There have recently been a couple of highly-publicized (at least in the security community) issues with two tech giants logging passwords in plaintext. First, GitHub found they were logging plaintext passwords on password reset. Then, Twitter found they were logging all plaintext passwords. Let me begin by saying that I have no insider knowledge of either bug, and I have never worked at either Twitter or GitHub, but I enjoy randomly speculating on the internet, so I thought I would speculate on this. (Especially since the /r/netsec thread on the Twitter article is amazingly full of misconceptions.)

A Password Primer

A few commenters on /r/netsec seem amazed that Twitter ever sees the plaintext password. They seem to believe that the hashing (or “encryption” for some users) occurs on the client. Nope. In very few places have I ever seen any kind of client-side hashing (password managers being a notable exception).
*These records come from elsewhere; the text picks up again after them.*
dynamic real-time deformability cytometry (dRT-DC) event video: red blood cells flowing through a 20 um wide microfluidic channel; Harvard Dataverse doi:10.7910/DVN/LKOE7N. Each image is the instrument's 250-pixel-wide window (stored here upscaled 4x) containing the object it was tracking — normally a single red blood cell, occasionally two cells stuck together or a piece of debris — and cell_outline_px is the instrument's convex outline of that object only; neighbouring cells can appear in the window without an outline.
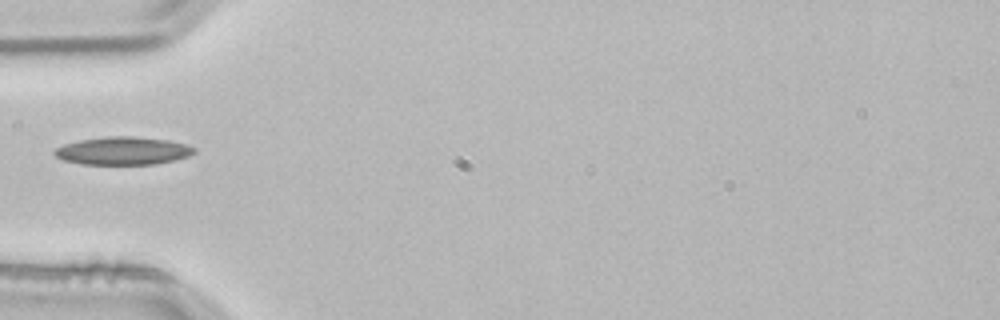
{"species": "common noctule bat (a hibernating species)", "species_latin": "Nyctalus noctula", "temperature_condition": "room temperature", "stored_images_in_passage": 9, "camera_frame_rate_fps": 3000, "um_per_image_px": 0.085, "animal": {"sex": "male", "body_mass_g": 21.5, "forearm_length_mm": 52.0}, "frame": {"image": 1, "passage_image": 1, "time_ms": 0.0, "image_size_px": [1000, 320], "cell_outline_px": [[196, 152], [188, 156], [156, 164], [80, 164], [64, 160], [56, 156], [52, 152], [56, 148], [64, 144], [80, 140], [108, 136], [132, 136], [168, 140], [188, 144], [196, 148]], "centroid_in_image_um": [10.46, 12.81], "position_along_channel_um": 74.5, "area_um2": 22.72}}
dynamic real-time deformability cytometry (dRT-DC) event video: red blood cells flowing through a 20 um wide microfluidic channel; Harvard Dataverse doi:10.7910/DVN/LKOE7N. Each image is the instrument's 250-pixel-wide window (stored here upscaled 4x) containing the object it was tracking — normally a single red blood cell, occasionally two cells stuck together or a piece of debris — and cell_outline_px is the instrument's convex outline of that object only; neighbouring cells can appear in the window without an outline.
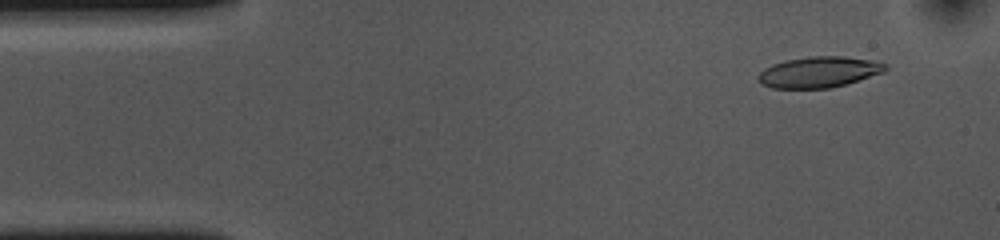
{"species": "common noctule bat (a hibernating species)", "species_latin": "Nyctalus noctula", "temperature_condition": "cold", "stored_images_in_passage": 53, "camera_frame_rate_fps": 3000, "um_per_image_px": 0.085, "animal": {"sex": "female", "body_mass_g": 10.0, "forearm_length_mm": 53.1}, "frame": {"image": 1, "passage_image": 4, "time_ms": 1.0, "image_size_px": [1000, 240], "cell_outline_px": [[888, 68], [884, 72], [844, 84], [828, 88], [772, 88], [760, 84], [756, 76], [764, 68], [772, 64], [784, 60], [808, 56], [844, 56], [868, 60], [888, 64]], "centroid_in_image_um": [69.55, 6.12], "position_along_channel_um": 15.4, "area_um2": 22.89}}
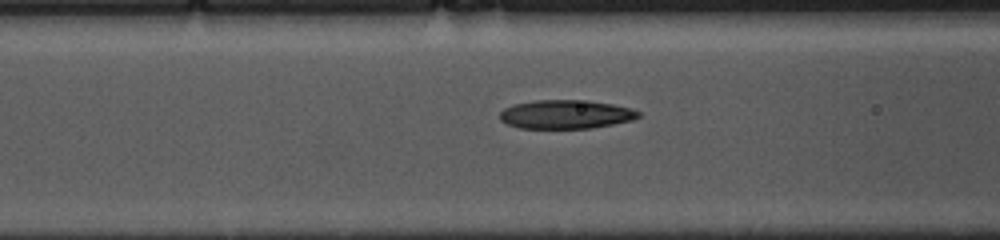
{"frame": {"image": 2, "passage_image": 19, "time_ms": 6.0, "image_size_px": [1000, 240], "cell_outline_px": [[640, 116], [632, 120], [592, 128], [520, 128], [508, 124], [500, 120], [500, 112], [504, 108], [516, 104], [536, 100], [588, 100], [612, 104], [632, 108], [640, 112]], "centroid_in_image_um": [48.11, 9.71], "position_along_channel_um": 118.5, "area_um2": 23.18}}
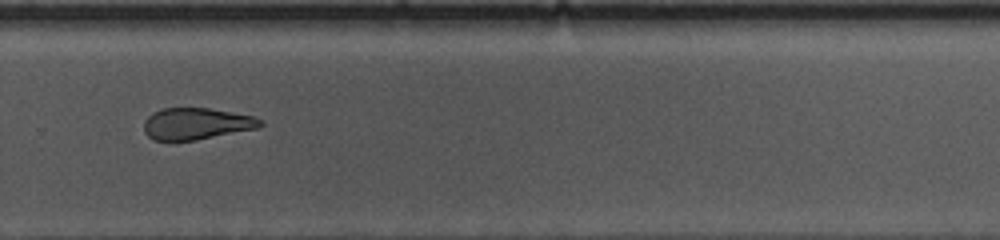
{"frame": {"image": 3, "passage_image": 35, "time_ms": 11.333, "image_size_px": [1000, 240], "cell_outline_px": [[264, 124], [256, 128], [196, 140], [152, 140], [144, 132], [144, 120], [152, 112], [164, 108], [212, 108], [252, 116], [264, 120]], "centroid_in_image_um": [16.67, 10.51], "position_along_channel_um": 313.1, "area_um2": 21.44}, "authors_computed_cell_mechanics": {"area_um2": 23.409, "velocity_mm_per_s": 3.6624, "shape_relaxation_time_tau1_ms": 8.622, "shape_relaxation_time_tau2_ms": 6.2085, "deformation_change_tau1": 0.1873, "deformation_change_tau2": 0.1687}}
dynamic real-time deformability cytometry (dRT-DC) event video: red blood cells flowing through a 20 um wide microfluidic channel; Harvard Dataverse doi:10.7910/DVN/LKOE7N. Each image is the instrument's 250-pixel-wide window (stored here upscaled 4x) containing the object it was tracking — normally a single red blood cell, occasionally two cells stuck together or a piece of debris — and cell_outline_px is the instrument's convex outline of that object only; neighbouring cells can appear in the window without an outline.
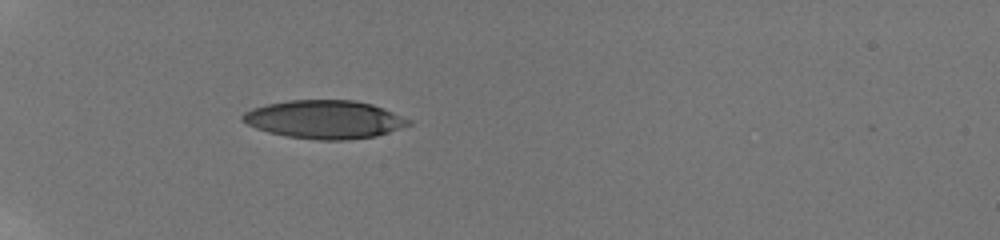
{"species": "human", "species_latin": "Homo sapiens", "temperature_condition": "room temperature", "stored_images_in_passage": 20, "camera_frame_rate_fps": 3000, "um_per_image_px": 0.085, "donor": {"sex": "male"}, "frame": {"image": 1, "passage_image": 11, "time_ms": 6.667, "image_size_px": [1000, 240], "cell_outline_px": [[412, 124], [376, 136], [348, 140], [320, 140], [288, 136], [268, 132], [256, 128], [240, 120], [240, 116], [244, 112], [252, 108], [268, 104], [288, 100], [356, 100], [372, 104], [384, 108], [412, 120]], "centroid_in_image_um": [27.59, 10.15], "position_along_channel_um": 57.4, "area_um2": 37.11}}
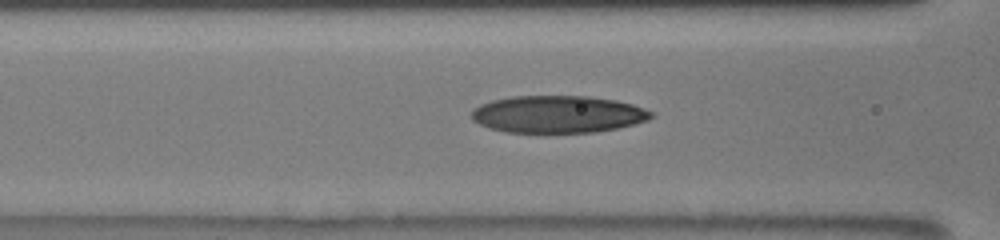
{"frame": {"image": 2, "passage_image": 15, "time_ms": 9.0, "image_size_px": [1000, 240], "cell_outline_px": [[656, 116], [648, 120], [616, 128], [596, 132], [508, 132], [488, 128], [472, 120], [472, 112], [480, 104], [492, 100], [512, 96], [588, 96], [616, 100], [632, 104], [644, 108], [652, 112]], "centroid_in_image_um": [47.43, 9.7], "position_along_channel_um": 119.2, "area_um2": 38.9}}
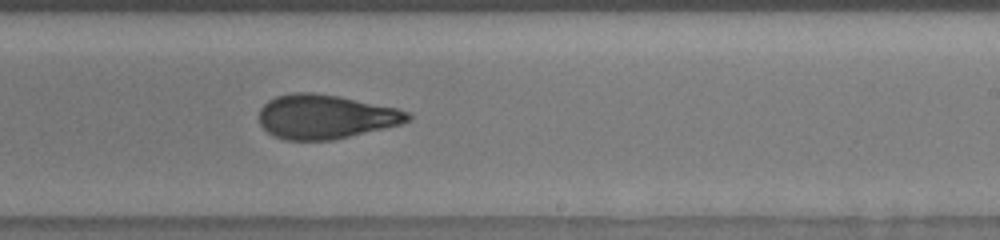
{"frame": {"image": 3, "passage_image": 20, "time_ms": 12.667, "image_size_px": [1000, 240], "cell_outline_px": [[412, 116], [408, 120], [400, 124], [336, 140], [284, 140], [272, 136], [260, 124], [260, 108], [268, 100], [276, 96], [292, 92], [312, 92], [336, 96], [396, 108], [408, 112]], "centroid_in_image_um": [27.62, 9.93], "position_along_channel_um": 261.4, "area_um2": 38.15}}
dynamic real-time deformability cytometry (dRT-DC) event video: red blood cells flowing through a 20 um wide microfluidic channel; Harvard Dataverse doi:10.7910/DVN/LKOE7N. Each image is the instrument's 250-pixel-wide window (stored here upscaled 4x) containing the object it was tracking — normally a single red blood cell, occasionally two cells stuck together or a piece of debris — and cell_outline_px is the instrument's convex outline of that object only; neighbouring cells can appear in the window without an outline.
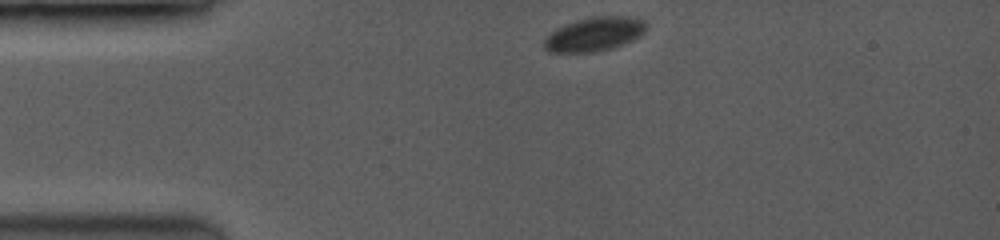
{"species": "common noctule bat (a hibernating species)", "species_latin": "Nyctalus noctula", "temperature_condition": "room temperature", "stored_images_in_passage": 15, "camera_frame_rate_fps": 3500, "um_per_image_px": 0.085, "animal": {"sex": "female", "body_mass_g": 19.0, "forearm_length_mm": 53.3}, "frame": {"image": 1, "passage_image": 1, "time_ms": 0.0, "image_size_px": [1000, 240], "cell_outline_px": [[644, 32], [620, 44], [608, 48], [588, 52], [552, 52], [544, 48], [544, 40], [552, 32], [568, 24], [580, 20], [596, 16], [620, 16], [640, 20], [644, 24]], "centroid_in_image_um": [50.45, 2.91], "position_along_channel_um": 34.6, "area_um2": 18.9}}
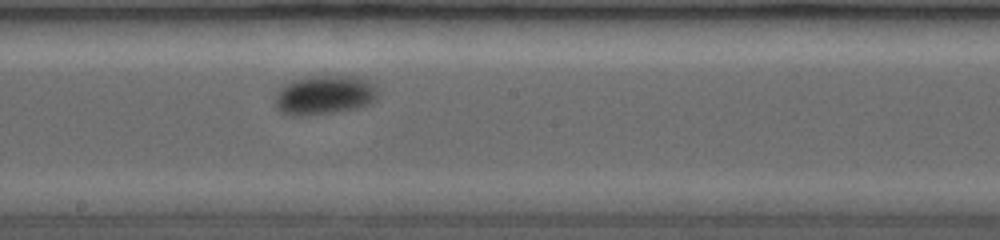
{"frame": {"image": 2, "passage_image": 12, "time_ms": 6.0, "image_size_px": [1000, 240], "cell_outline_px": [[372, 96], [364, 104], [348, 108], [328, 112], [292, 116], [284, 112], [280, 108], [276, 100], [280, 92], [292, 80], [304, 76], [356, 76], [368, 80], [372, 84]], "centroid_in_image_um": [27.5, 8.02], "position_along_channel_um": 220.7, "area_um2": 21.68}}
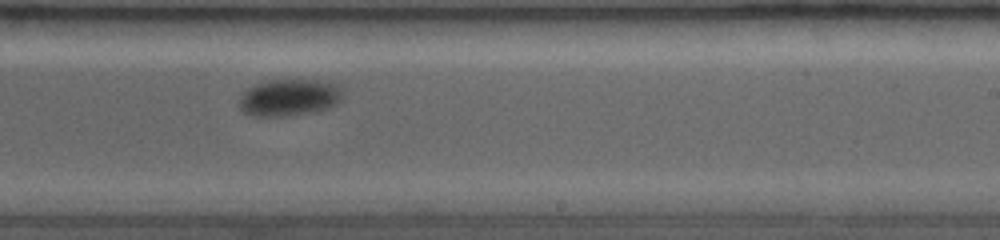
{"frame": {"image": 3, "passage_image": 14, "time_ms": 7.143, "image_size_px": [1000, 240], "cell_outline_px": [[336, 100], [332, 104], [324, 108], [280, 116], [256, 116], [244, 112], [240, 104], [240, 100], [248, 88], [268, 80], [316, 80], [332, 84], [336, 88]], "centroid_in_image_um": [24.43, 8.27], "position_along_channel_um": 264.6, "area_um2": 20.52}}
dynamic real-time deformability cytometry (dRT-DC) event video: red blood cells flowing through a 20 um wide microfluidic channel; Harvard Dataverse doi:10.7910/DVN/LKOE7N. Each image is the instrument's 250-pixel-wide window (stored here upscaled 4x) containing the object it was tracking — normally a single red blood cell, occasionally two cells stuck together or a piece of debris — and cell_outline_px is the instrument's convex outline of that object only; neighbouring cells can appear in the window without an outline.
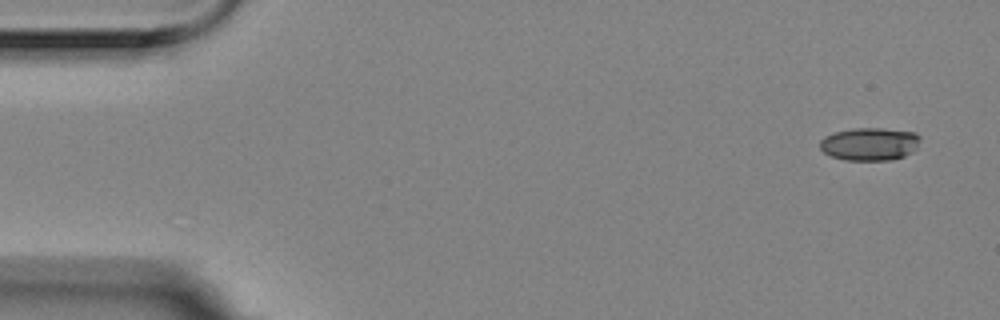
{"species": "Egyptian fruit bat (a non-hibernating species)", "species_latin": "Rousettus aegyptiacus", "temperature_condition": "room temperature", "stored_images_in_passage": 4, "camera_frame_rate_fps": 3000, "um_per_image_px": 0.085, "animal": {"sex": "female"}, "frame": {"image": 1, "passage_image": 1, "time_ms": 0.0, "image_size_px": [1000, 320], "cell_outline_px": [[920, 140], [916, 148], [912, 152], [904, 156], [892, 160], [844, 160], [832, 156], [824, 152], [820, 148], [820, 140], [824, 136], [836, 132], [852, 128], [884, 128], [916, 132], [920, 136]], "centroid_in_image_um": [73.94, 12.23], "position_along_channel_um": 11.1, "area_um2": 19.36}}
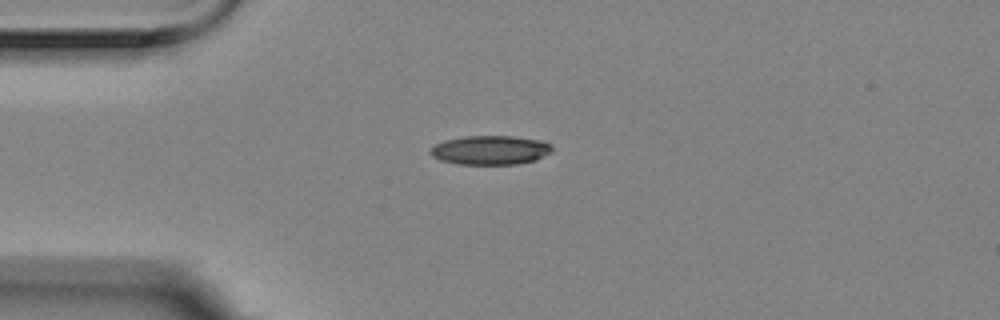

In the case of both GitHub and Twitter, you can look at the HTTP requests (using the Chrome inspector, Burp Suite, mitmproxy, or any number of tools) and see your plaintext password being sent to the server. Now, that’s not to say it’s on the wire in plaintext, only in the HTTP requests. Both sites use proper TLS implementations to tunnel the login, so a passive observer on the wire just sees encrypted traffic. However, inside that encrypted traffic, your password sits in plaintext.

Once the plaintext password arrives at the application server, your salted & hashed password is retrieved from the database, the same salt & hash algorithm is applied to the plaintext passwords, and the two results are compared. If they’re the same, you’re in, otherwise you get the nice “Login failed” screen. In order for this to work, the server must use the same input to both of the hash algorithms, and those inputs are the salt (from the database) and the plaintext password. So yes, the server sees your plaintext password.

Yes, it’s possible to do client-side hashing, but it’s complicated, and requires sending the salt from the server to the client (or using a deterministic salt), and possibly slow on mobile devices, and there’s lots of reasons companies don’t want to do it. Approximately the only security improvement is avoiding logging plaintext passwords (which is, unfortunately, exactly what happened here).

Large Scale Software

So another trope is “this should have been caught in code review.” Yeah, it turns out code review is not perfect, and nobody has a full overview of every line of code in the application. This isn’t the space program or aircraft control systems, where the code is frozen and reviewed. In most tech companies (as far as I can tell), releases are cut all the time with a handful of changes that were reviewed in isolation and occasionally have strange interactions. It does not surprise me at all for something like this to happen.

How it Might Have Happened

I’d like to reiterate: this is purely speculation. I don’t know any details at either company, and I suspect Twitter found their error because someone saw the GitHub news and said “we should double check our logs.”

Some people seem to think the login looked something like this:

1
2
3
4
def login(username, password):
    log(username + " has password " + password)
    stored = get_stored_password(username)
    return hash(password) == stored

This seems fairly obvious, and I’d like to think it would be quickly caught by the developer themselves, let alone any kind of code review. However, it’s far more likely that something like this is at play:

1
2
3
4
5
6
7
8
9
10
11
12
13
14
15
16
17
18
def login(username, password):
    service_request = {
        'service': 'login',
        'environment': get_environment(),
        'username': username,
        'password': password,
    }
    result = make_service_request(service_request)
    return result.ok()

def make_service_request(request_definition):
    if request_definition['environment'] != 'prod':
        log('making service request: ' + repr(request_definition))
    backend = get_backend(request_definition['service'])
    return backend.issue_request(request_definition)

def get_environment():
    return os.getenv('ENVIRONMENT')

They might even have a test like this:

1
2
3
4
def test_make_service_request_no_logs_in_prod():
    fake_request = {'environment': 'prod'}
    make_service_request(fake_request)
    assertNotCalled(log)

All of this would look great (well, acceptable, this is a blog post, not a real service) under code review. We log the requests in our test environment for debugging purposes. It’s never obvious that a login request is being logged, and in the environment prod it’s not. But maybe one day our service grows and we start deploying in multiple regions, and so we rename environments. What was prod becomes prod-us and we add prod-eu. All of a sudden, our code that has not been logging passwords starts logging passwords, and it didn’t even take a code push, just an environment variable to change!

In reality, their code is probably much more complex and even harder to see the pattern. I have spent multiple days in a team of multiple engineers trying to find one singular bug. We could produce it via black-box testing (i.e., pentest) but could not find it in the source code. It turned out to be a misconfigured dependency injection caused by strange inheritance rules.

Yes, it’s bad that GitHub and Twitter had these bugs. I don’t mean to apologize for them. But they handled them responsibly, and the whole community has had a chance to learn a lesson. If GitHub had not disclosed, I suspect Twitter would not have noticed for much longer. Other organizations are probably also checking.

Every organization will have security issues. It’s how you handle them that counts.